FCLC’s Guide to the Macy’s Thanksgiving Day Parade



Thousands of people packed 6th Avenue in New York City to watch marching bands, colorful floats and celebrities march along in the Macy’s Thanksgiving Day Parade on Nov. 27, 2014. (Roy Caratozzolo III/TNS)


If you stay on campus or commute to school on Thanksgiving Day, you wouldn’t be able to miss the parade if you tried. On Thursday, Nov. 26 at 9 a.m., the Macy’s Thanksgiving Day Parade kicks off at 77th street and Central Park West, before turning at Columbus Circle onto Central Park South, making Columbus Circle –which is less than a mile from Fordham and a five minute walk tops–the best place to watch the parade live. Still, how do you go about seeing New York’s biggest holiday parade and America’s most watched Thanksgiving special?

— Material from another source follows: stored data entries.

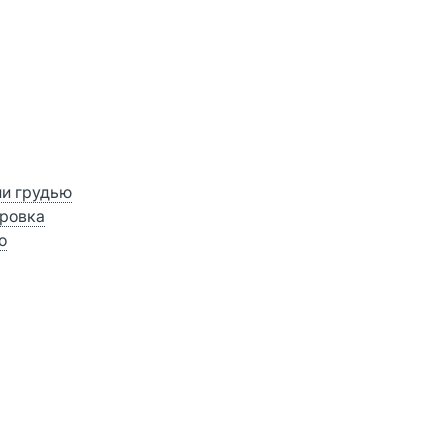
ии грудью
ровка
о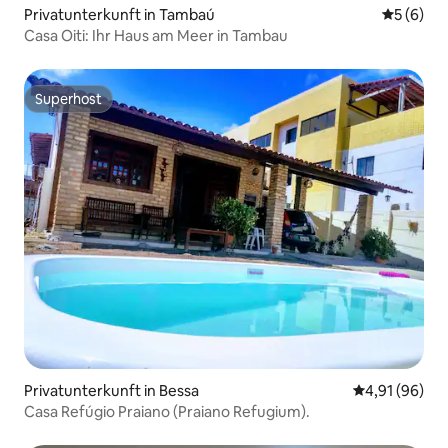
Privatunterkunft in Tambaú
Durchschn
5 (6)
Casa Oiti: Ihr Haus am Meer in Tambau
Superhost
Superhost
Privatunterkunft in Bessa
Durchschnitt
4,91 (96)
Casa Refúgio Praiano (Praiano Refugium).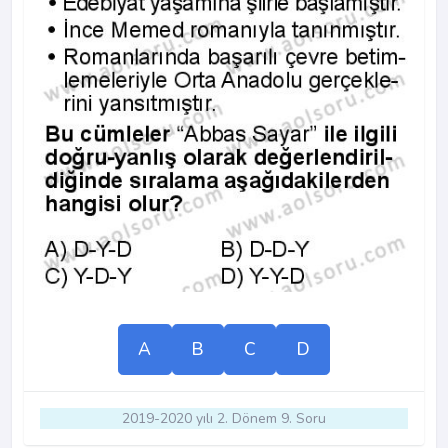
A
B
C
D
2019-2020 yılı 2. Dönem 9. Soru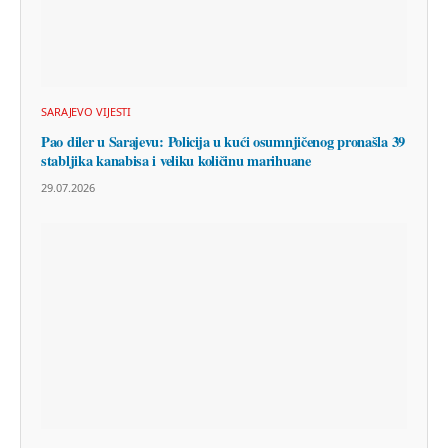
SARAJEVO VIJESTI
Pao diler u Sarajevu: Policija u kući osumnjičenog pronašla 39
stabljika kanabisa i veliku količinu marihuane
29.07.2026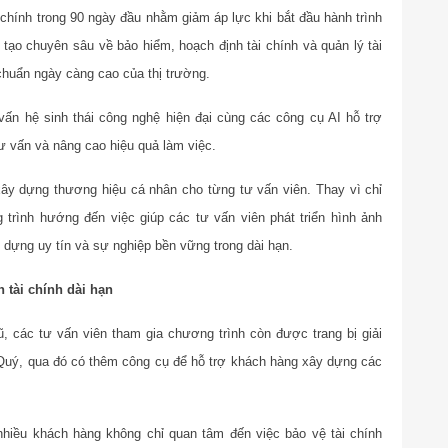
chính trong 90 ngày đầu nhằm giảm áp lực khi bắt đầu hành trình
tạo chuyên sâu về bảo hiểm, hoạch định tài chính và quản lý tài
chuẩn ngày càng cao của thị trường.
 vấn hệ sinh thái công nghệ hiện đại cùng các công cụ AI hỗ trợ
ư vấn và nâng cao hiệu quả làm việc.
xây dựng thương hiệu cá nhân cho từng tư vấn viên. Thay vì chỉ
 trình hướng đến việc giúp các tư vấn viên phát triển hình ảnh
 dựng uy tín và sự nghiệp bền vững trong dài hạn.
 tài chính dài hạn
ũ, các tư vấn viên tham gia chương trình còn được trang bị giải
 Quý, qua đó có thêm công cụ để hỗ trợ khách hàng xây dựng các
nhiều khách hàng không chỉ quan tâm đến việc bảo vệ tài chính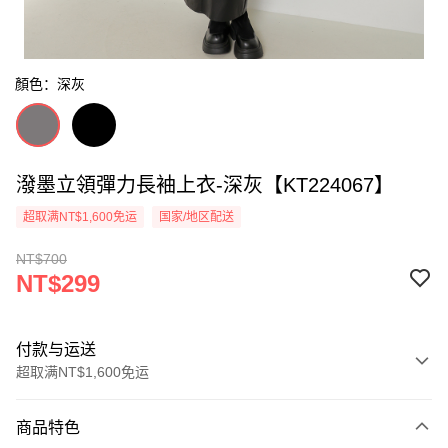
顏色：深灰
潑墨立領彈力長袖上衣-深灰【KT224067】
超取满NT$1,600免运
国家/地区配送
NT$700
NT$299
付款与运送
超取满NT$1,600免运
付款方式
商品特色
信用卡一次付款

Watch the balloon inflation.

Few people know that on Wednesday from 3-10 p.m., all of the balloons will be inflated at the American Museum of Natural History. For those interested, there’s a viewing path that starts at 79th street and Columbus Ave. that wraps around the entire museum.

Pick a viewing spot.

If you don’t think Columbus Circle is the best place to see the parade live, then choose another viewing spot along the parade route. The only other free alternative would be to camp out along Central Park West, as viewing is restricted to TV and news crews along 6th Ave. between 34th and 38th street and Macy’s Herald Square. However, if you’re so inclined, there’s also the option of purchasing tickets to see the parade from a private viewing area such as The Trump International Hotel & Tower, the New York Hilton Midtown or The Warwick Hotel, to name a few. For a map of the parade route, you can download the free Macy’s Parade app from the App Store or the Google Play store.

Dress for the weather.

If you haven’t invested in a winter coat yet, now would be a great time to do so, because it’s less enjoyable to watch the parade if you can’t feel your fingers.


Get to “your spot” early.

Every year, around 3.5 million people in NYC gather to see the parade live. To make sure you’re one of those people, you must secure your spot early. The parade starts at 9 a.m. but people begin camping out at 6 a.m. If you’re staying on campus, it shouldn’t be that hard to decide when to leave. If you’re a commuter, consider the holiday transit schedules, and be sure to factor in Thanksgiving traffic.

Stay safe.

The Big Apple is one of the biggest entertainment hubs of the world. People come into the city to celebrate and have a nice time, but some will try to come in to disrupt the peace and make mischief. With that in mind, stay alert. As MTA workers and NYPD always announce on the subway platforms and trains, “if you see something, say something.” That goes for any number of things–suspicious packages, people or conversations, abandoned children or noisy drunks. There’s no danger in letting your hair down, just keep your guard up.


Travel with Caution.
Traffic will be heavy, of course. Reportedly, the worst time to travel in and out of NYC is between 1 and 2 p.m. on Thanksgiving Day. So, if you have to commute out of the city, leave before the parade ends or grab some lunch and wait out the mass exodus.

Depending on how your experience goes, this may be the first of many great parade memories for you and/or your friends, or the last time you ever force yourself to stand in the freezing cold amidst hoards of strangers in hopes of seeing the Snoopy balloon. Regardless, if you don’t see the parade in person, you can always watch it live on NBC beginning at 9 a.m. on Thursday Nov. 26, 2015.